=== INFORMATION GIVEN ===

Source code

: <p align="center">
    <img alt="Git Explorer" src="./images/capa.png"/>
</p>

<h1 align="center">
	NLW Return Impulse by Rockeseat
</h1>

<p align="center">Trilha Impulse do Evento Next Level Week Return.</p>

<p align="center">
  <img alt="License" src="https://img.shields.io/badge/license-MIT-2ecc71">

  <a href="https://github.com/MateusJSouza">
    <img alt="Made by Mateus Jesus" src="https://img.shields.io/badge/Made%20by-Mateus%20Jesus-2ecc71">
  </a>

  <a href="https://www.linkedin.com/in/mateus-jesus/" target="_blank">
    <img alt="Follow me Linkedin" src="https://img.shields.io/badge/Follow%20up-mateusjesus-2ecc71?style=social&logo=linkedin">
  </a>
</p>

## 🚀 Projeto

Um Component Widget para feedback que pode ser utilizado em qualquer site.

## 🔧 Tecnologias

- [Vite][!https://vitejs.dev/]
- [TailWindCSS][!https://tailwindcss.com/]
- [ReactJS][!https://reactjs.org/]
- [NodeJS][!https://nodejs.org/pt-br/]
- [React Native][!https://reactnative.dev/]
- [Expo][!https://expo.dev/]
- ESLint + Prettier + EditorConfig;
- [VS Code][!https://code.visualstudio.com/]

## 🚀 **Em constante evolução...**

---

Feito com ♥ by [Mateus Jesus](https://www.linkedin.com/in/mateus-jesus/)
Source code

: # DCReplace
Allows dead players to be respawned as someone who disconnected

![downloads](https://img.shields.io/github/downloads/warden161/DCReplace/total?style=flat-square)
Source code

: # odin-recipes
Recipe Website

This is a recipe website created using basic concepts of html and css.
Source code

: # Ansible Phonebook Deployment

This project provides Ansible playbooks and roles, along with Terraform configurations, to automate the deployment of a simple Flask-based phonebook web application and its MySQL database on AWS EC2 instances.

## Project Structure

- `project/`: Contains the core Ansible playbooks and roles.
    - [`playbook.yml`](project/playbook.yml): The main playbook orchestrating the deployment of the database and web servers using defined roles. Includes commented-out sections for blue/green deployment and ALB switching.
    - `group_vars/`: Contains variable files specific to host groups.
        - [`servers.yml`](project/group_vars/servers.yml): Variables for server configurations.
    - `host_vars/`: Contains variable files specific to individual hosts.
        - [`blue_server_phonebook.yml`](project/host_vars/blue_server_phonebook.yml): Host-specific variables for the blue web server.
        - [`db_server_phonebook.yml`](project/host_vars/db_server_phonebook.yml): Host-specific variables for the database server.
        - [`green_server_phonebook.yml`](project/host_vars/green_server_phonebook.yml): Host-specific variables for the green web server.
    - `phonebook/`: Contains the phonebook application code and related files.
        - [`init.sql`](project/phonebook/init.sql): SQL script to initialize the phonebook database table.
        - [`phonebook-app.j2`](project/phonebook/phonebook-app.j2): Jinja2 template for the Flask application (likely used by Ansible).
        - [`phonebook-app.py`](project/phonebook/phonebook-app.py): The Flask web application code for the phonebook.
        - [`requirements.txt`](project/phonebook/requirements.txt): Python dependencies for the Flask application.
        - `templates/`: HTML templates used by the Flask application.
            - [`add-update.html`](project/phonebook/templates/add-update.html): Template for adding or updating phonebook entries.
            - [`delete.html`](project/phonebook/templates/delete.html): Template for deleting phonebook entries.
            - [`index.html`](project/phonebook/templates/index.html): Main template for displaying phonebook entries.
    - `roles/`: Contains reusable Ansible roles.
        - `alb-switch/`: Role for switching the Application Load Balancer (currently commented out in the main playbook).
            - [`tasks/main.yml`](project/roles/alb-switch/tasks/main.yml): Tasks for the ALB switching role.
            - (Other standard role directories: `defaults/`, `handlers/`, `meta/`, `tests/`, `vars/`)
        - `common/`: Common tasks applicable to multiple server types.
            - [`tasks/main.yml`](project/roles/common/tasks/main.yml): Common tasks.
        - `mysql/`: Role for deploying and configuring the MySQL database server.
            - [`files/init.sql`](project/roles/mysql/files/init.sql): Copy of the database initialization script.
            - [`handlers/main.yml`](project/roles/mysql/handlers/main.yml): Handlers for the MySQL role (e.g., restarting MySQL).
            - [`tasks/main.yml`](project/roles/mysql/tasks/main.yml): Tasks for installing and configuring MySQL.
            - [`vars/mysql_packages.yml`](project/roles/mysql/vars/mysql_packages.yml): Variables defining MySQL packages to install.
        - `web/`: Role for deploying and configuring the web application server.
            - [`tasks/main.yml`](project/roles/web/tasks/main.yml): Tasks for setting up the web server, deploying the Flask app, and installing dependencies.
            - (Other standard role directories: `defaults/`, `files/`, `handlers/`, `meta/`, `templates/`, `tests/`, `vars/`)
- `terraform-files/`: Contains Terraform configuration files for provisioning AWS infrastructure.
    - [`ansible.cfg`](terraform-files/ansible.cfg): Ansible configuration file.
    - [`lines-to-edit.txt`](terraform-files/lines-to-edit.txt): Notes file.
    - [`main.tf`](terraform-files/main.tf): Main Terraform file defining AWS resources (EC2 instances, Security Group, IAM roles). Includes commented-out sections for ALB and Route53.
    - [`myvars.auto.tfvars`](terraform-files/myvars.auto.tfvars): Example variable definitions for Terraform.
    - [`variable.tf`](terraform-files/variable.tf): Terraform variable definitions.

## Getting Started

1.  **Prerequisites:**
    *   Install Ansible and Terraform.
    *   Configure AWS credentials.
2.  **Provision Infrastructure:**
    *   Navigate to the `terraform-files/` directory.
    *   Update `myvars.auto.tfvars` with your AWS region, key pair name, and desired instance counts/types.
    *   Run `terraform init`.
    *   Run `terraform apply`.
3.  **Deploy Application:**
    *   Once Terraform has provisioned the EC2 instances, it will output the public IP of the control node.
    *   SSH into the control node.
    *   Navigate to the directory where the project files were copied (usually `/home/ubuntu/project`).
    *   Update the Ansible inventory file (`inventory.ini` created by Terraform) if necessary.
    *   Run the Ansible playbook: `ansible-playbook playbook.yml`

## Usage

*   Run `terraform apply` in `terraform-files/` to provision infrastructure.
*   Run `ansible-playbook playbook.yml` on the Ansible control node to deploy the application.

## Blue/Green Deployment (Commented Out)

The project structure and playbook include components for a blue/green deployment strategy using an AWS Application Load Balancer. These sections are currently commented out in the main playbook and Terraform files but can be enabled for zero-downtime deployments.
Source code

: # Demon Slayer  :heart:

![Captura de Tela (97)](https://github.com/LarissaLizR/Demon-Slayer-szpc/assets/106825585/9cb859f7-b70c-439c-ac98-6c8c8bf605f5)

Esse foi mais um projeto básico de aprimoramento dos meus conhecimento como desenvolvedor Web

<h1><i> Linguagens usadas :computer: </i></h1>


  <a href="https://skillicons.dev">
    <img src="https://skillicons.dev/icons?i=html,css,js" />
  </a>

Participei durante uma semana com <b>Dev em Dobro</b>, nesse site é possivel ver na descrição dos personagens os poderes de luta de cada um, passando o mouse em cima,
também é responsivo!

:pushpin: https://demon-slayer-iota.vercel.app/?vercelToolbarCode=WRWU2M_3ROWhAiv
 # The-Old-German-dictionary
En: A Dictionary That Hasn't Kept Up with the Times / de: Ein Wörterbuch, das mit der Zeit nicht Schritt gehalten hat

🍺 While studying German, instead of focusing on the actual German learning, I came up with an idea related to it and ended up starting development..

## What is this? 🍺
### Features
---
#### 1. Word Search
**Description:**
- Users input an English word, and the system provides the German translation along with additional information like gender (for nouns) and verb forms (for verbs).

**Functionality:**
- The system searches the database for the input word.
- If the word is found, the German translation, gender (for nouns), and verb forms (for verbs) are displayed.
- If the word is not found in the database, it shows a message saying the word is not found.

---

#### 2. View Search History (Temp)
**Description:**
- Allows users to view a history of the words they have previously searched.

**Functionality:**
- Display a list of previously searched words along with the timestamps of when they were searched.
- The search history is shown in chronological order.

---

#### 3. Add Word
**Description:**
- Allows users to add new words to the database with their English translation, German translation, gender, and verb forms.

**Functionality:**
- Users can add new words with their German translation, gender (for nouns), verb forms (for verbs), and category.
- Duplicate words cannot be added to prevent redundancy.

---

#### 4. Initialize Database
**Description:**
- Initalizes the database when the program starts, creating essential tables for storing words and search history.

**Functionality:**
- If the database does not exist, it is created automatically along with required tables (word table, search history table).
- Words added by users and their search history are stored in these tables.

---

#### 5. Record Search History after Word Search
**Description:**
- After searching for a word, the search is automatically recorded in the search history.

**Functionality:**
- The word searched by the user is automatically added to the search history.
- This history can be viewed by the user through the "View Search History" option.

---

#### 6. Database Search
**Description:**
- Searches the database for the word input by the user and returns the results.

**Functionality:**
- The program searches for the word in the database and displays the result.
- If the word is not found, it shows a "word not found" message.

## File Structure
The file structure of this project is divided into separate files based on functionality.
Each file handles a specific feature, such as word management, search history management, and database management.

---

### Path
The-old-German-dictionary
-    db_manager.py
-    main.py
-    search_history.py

===

**WORK TASK:** Using the listing, copy every line where the word "deploying" shows up.

**RESULT OF THE TASK:**
        - `mysql/`: Role for deploying and configuring the MySQL database server.
        - `web/`: Role for deploying and configuring the web application server.
            - [`tasks/main.yml`](project/roles/web/tasks/main.yml): Tasks for setting up the web server, deploying the Flask app, and installing dependencies.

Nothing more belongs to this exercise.